Monday 1 April 2019

How many bookies will close?

Today saw the introduction of the £2 cap on stakes for fixed-odds betting terminals. Like the introduction of minimum pricing eleven months ago, it gives us a chance to see how the promises of nanny state campaigners bear up against reality.

It's all quiet on the minimum pricing front, although I gather that the number of units of alcohol sold in Scotland rose by around four per cent in the first six months.

With regards to the dreaded FOBTs, various anti-gambling campaigners have claimed that punters will abandon high stakes digital gambling in favour of betting on horse racing and sports. There will, they say, be little impact on high street bookies. By contrast, I have always said that punters will go online and at least a thousand bookies will close - with the loss of several thousand jobs. I also predict that the rate of problem gambling will remain within the same narrow band of between 0.4% and 0.9% that it has been in for the last 20 years.

The early signs are that I'm on the right track. Even the Guardian's anti-FOBT correspondent Rob Davies admits that 2,300 of Britain's 9,000 betting shops could close and the big bookmakers are already in the process of wielding the axe...

Ladbrokes is to close up to 1,000 shops this year in a move that could put "thousands" of jobs at risk. The bookmaker, which is part of the Ladbrokes Coral group, currently has 3,475 stores.

.. William Hill announced in January that it may have to close up to 900 stores over the next two years, in a move that could affect 4,500 jobs.

Let's face it. The mass closure of betting shops is a feature, not a bug, of this policy.

Meanwhile, it's worth reading this article by the Independent's business reporter Ben Chapman, who is virtually the only journalist who has bothered to do any real research about this moral panic.

Just three weeks before the stake cut is due to come into force, DCMS quietly released a report detailing major flaws in the evidence relied on for the policy.
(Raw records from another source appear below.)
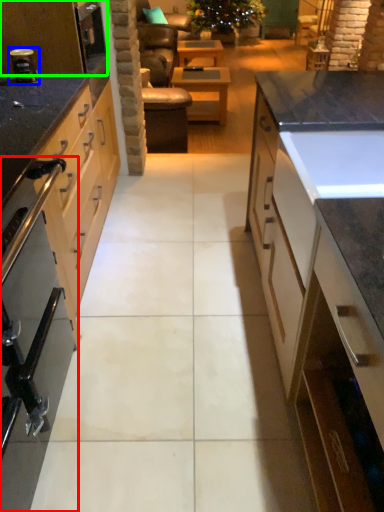
Question: Estimate the real-world distances between objects in this image. Which object is farther from home appliance (highlighted by a red box), appliance (highlighted by a blue box) or kitchen appliance (highlighted by a green box)?

Choices:
 (A) appliance
 (B) kitchen appliance

Answer: (B)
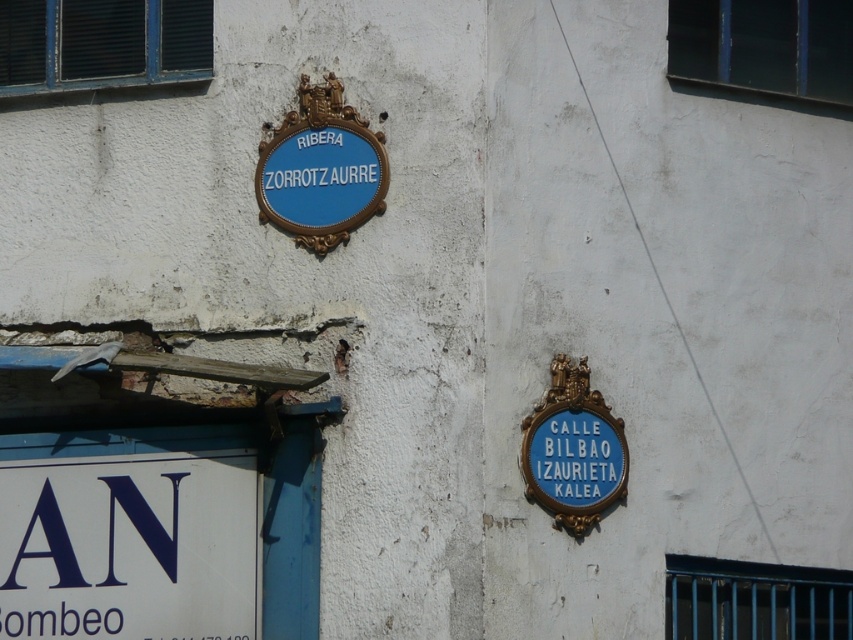
Question: Which object appears closest to the camera in this image?

Choices:
 (A) white plastic sign at lower left
 (B) blue painted wood sign at right
 (C) blue glossy sign at upper left

Answer: (B)

Question: Which point appears farthest from the camera in this image?

Choices:
 (A) (558, 504)
 (B) (262, 202)

Answer: (B)

Question: Does blue glossy sign at upper left appear over blue painted wood sign at right?

Choices:
 (A) yes
 (B) no

Answer: (A)

Question: Estimate the real-world distances between objects in this image. Which object is closer to the blue glossy sign at upper left?

Choices:
 (A) blue painted wood sign at right
 (B) white plastic sign at lower left

Answer: (B)

Question: Is white plastic sign at lower left further to the viewer compared to blue glossy sign at upper left?

Choices:
 (A) yes
 (B) no

Answer: (B)

Question: Is blue glossy sign at upper left positioned in front of blue painted wood sign at right?

Choices:
 (A) no
 (B) yes

Answer: (A)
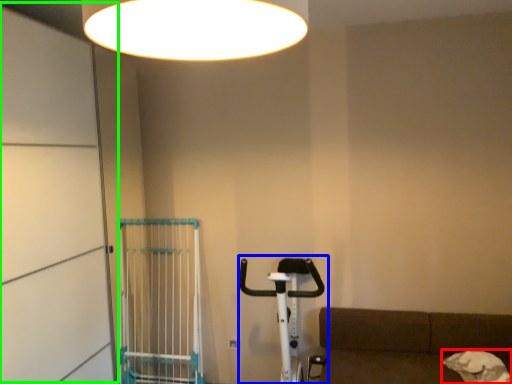
Question: Which object is the closest to the dog (highlighted by a red box)? Choose among these: baby carriage (highlighted by a blue box) or screen door (highlighted by a green box).

Choices:
 (A) baby carriage
 (B) screen door

Answer: (A)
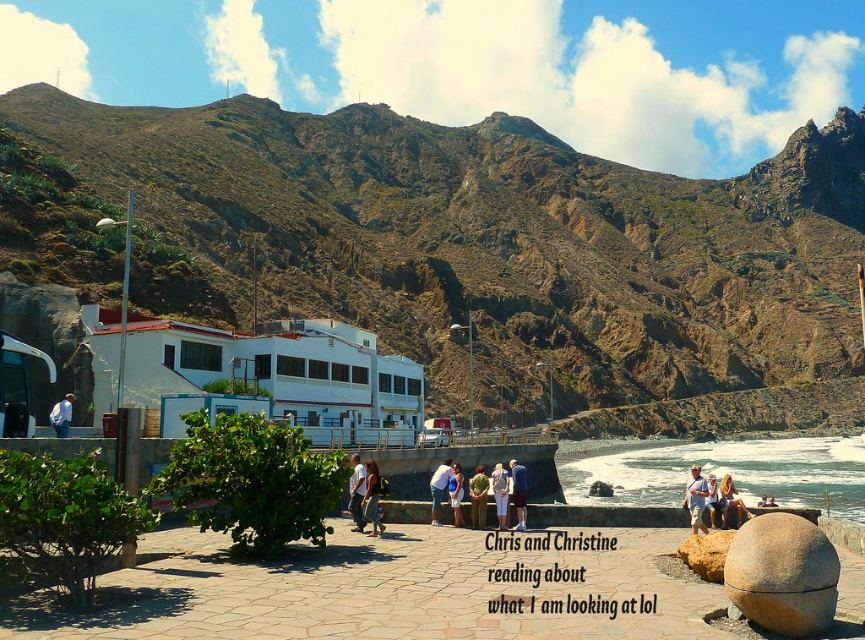
You are a photographer aiming to capture the white matte building at center and the light blue denim shorts at lower right in a single frame. Based on their positions, which object should you focus on first to ensure both are in the shot?

The white matte building at center is positioned on the left side of light blue denim shorts at lower right. To capture both in a single frame, focus on the white matte building at center first as it is further away and adjust the camera angle to include the light blue denim shorts at lower right on the right side.

You are a photographer standing on the walkway and want to capture both the light blue denim shorts at lower right and the light blue denim jeans at center in the same frame. Which direction should you move to ensure both are visible?

You should move to the left so that both the light blue denim shorts at lower right and the light blue denim jeans at center are visible in your frame since the light blue denim shorts at lower right is to the right of the light blue denim jeans at center.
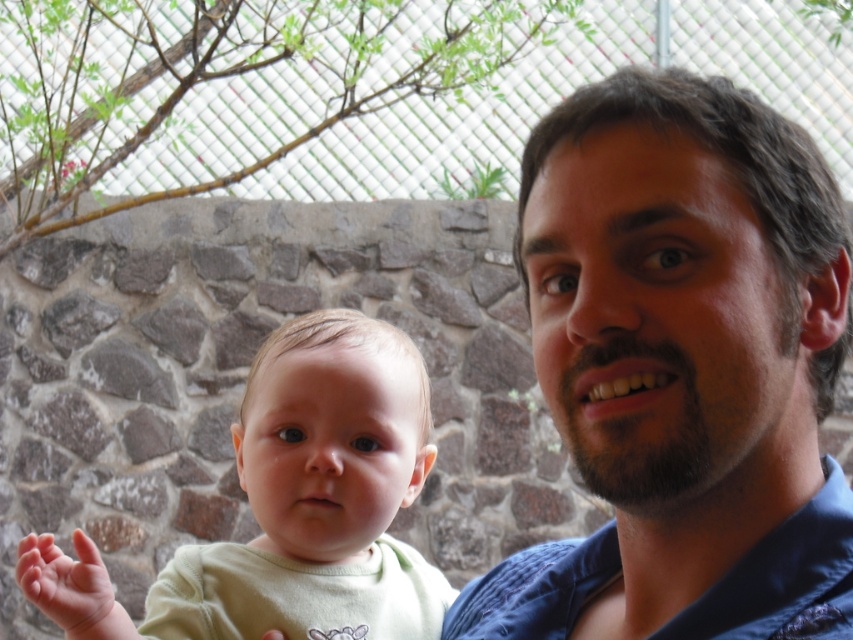
You are a photographer trying to capture a closeup of the light green fabric baby at center and the soft pink skin at lower left. Which object should you focus on first if you want to ensure both are in focus?

The light green fabric baby at center is positioned on the right side of soft pink skin at lower left, so you should focus on the soft pink skin at lower left first to ensure both are in focus.

You are designing a costume for a play and need to ensure that the dark blue fabric at center and the light green fabric baby at center can be seen clearly by the audience. Given that the stage has limited space, which object should be placed closer to the front to ensure visibility?

The light green fabric baby at center should be placed closer to the front because the dark blue fabric at center is narrower than the light green fabric baby at center, making the baby more visible when positioned forward.

You are a photographer trying to focus on the light green fabric baby at center. However, the dark blue fabric at center is blocking your view. Can you adjust your camera to focus on the baby without moving any objects?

The department has sat on the report for a year.

The Regulatory Policy Committee (RPC) report shows that while bookmakers will lose out when stakes are cut to £2, other parts of the gambling industry stand stand to scoop a £440m windfall as players shift their behaviour.

Even this figure may be an underestimate because it is not based on empirical evidence, the RPC report reveals.

Some of the hundreds of millions of gambling losses that will migrate from FOBTs are likely to flow to sectors such as arcades and casinos which spent large sums lobbying MPs for the FOBT stake cut.

Casinos and arcades possess slot machines with many of the same addictive features as FOBTs.

Because these machines are faster than FOBTs and pay out less, players can lose money on slots just as quickly - even at drastically lower stakes.

The RPC – an independent government body which evaluates the evidence behind proposals - initially found that DCMS’ impact assessment for the £2 stake policy was “not fit for purpose”.

The main point of Chapman's article is that no adequate process of evaluation has been put in place for this policy. That will suit the anti-gambling crowd well. In any case, FOBTs will soon be forgotten when we rerun the whole panic substituting 'online gambling' for 'fixed odds betting terminals'.